A congressista solicitou ao TSE a aplicação aos negros do mesmo entendimento segundo o qual o Supremo Tribunal Federal (STF) obrigou os partidos a investirem ao menos 30% do fundo público eleitoral em candidaturas femininas.

Quando votou na semana passada, o ministro Alexandre Moraes defendeu que fosse estabelecido um patamar mínimo de investimento para candidatos negros já em 2020.

Disse que a regra de transição é necessária para evitar que uma eventual fixação de cota financeira para concorrentes negros não tenha um efeito contrário.

A ideia é que as siglas usem um montante financeiro equivalente à quantidade de concorrentes negros no pleito municipal anterior.

Segundo Moraes, a proposta de Barroso poderia levar os partidos a não inscrever nenhum negro a fim de evitar a divisão do recurso eleitoral.

O ministro disse que a fixação de cota financeira assegura direitos fundamentais a grupos historicamente vulneráveis e não "se trata de atuação substitutiva ao Congresso Nacional com a fixação de uma política de ação afirmativa genérica".

Moraes sustentou que a regra imposta pelo TSE é adequada para a integração efetiva de negros em espaços de poder. Ele disse ainda que o cenário aponta para a perpetuação do quadro atual.

"Não tenho dúvidas de que a sub-representação das pessoas negras nos Poderes eleitos, ao mesmo tempo que é derivada do racismo estrutural existente no Brasil, acaba sendo um dos principais instrumentos de perpetuação da gravíssima desigualdade. Trata-se de um círculo extremamente vicioso."

Moraes ressaltou que os dados do TSE mostram que, em 2016, 49% dos candidatos homens eram negros, mas o grupo recebeu apenas 26% da verba eleitoral.

Sem uma regra de transição, destacou o ministro, os partidos poderiam reduzir a inscrição de negros ou mesmo registrar apenas concorrentes brancos.
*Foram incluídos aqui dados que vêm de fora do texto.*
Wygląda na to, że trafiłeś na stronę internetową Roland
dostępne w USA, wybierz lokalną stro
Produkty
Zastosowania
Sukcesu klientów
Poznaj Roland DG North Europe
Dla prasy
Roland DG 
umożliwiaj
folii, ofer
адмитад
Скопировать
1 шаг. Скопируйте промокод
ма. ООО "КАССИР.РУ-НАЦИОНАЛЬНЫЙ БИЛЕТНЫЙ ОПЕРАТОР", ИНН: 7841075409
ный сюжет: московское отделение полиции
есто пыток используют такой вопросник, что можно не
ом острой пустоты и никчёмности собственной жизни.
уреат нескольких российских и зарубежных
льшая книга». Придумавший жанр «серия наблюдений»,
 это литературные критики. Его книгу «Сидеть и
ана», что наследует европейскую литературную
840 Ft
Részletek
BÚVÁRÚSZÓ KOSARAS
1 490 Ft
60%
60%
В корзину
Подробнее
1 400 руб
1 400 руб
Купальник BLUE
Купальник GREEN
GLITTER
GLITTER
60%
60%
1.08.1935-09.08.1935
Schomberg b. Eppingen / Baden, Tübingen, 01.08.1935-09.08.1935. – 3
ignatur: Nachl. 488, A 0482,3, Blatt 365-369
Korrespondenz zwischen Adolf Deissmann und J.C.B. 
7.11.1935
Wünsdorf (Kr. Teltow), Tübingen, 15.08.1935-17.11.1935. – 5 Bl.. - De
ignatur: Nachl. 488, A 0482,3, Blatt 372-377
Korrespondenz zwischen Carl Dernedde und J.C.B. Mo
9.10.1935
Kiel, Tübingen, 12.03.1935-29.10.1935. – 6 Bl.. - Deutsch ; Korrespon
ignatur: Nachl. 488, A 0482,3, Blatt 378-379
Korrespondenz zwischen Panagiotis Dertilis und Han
AVANÇOS NAS CORTES SUPERIORES

Nesta segunda-feira (24), a reportagem ouviu especialistas em políticas de afirmação que defenderam a atuação do TSE na análise do tema.

Para o sociólogo Luiz Augusto Campos, da Universidade do Estado do Rio de Janeiro (Uerj), as Cortes Superiores têm promovido avanços importantes.

De acordo com ele, a distribuição desigual de financiamento é um dos gargalos para a eleição de mais negros e pardos no país. "A decisão do TSE pode ser de grande impacto na sub-representação política de pretos e pardos."

O advogado Thiago Amparo, professor de políticas de diversidade na FGV Direito SP, afirmou que a análise do assunto pelo TSE é também um incentivo a que Congresso se mova, podendo tomar a dianteira em discussões como a paridade de assentos no Legislativo, a exemplo do que já fizeram países da América do Sul como Colômbia e Bolívia.

Embora representem pouco mais da metade da população do país, segundo o IBGE, os negros (pardos e pretos) seguem sub-representados nos mandatos eletivos.

Nas eleições municipais de 2016, levantamento feito pelo jornal Folha de S.Paulo mostrou que as candidaturas negras para vereador somavam 48% dentre os mais de 437 mil aptos na disputa. Entre os eleitos, esse percentual caiu para 42%. Entre os pretos, apenas 5%.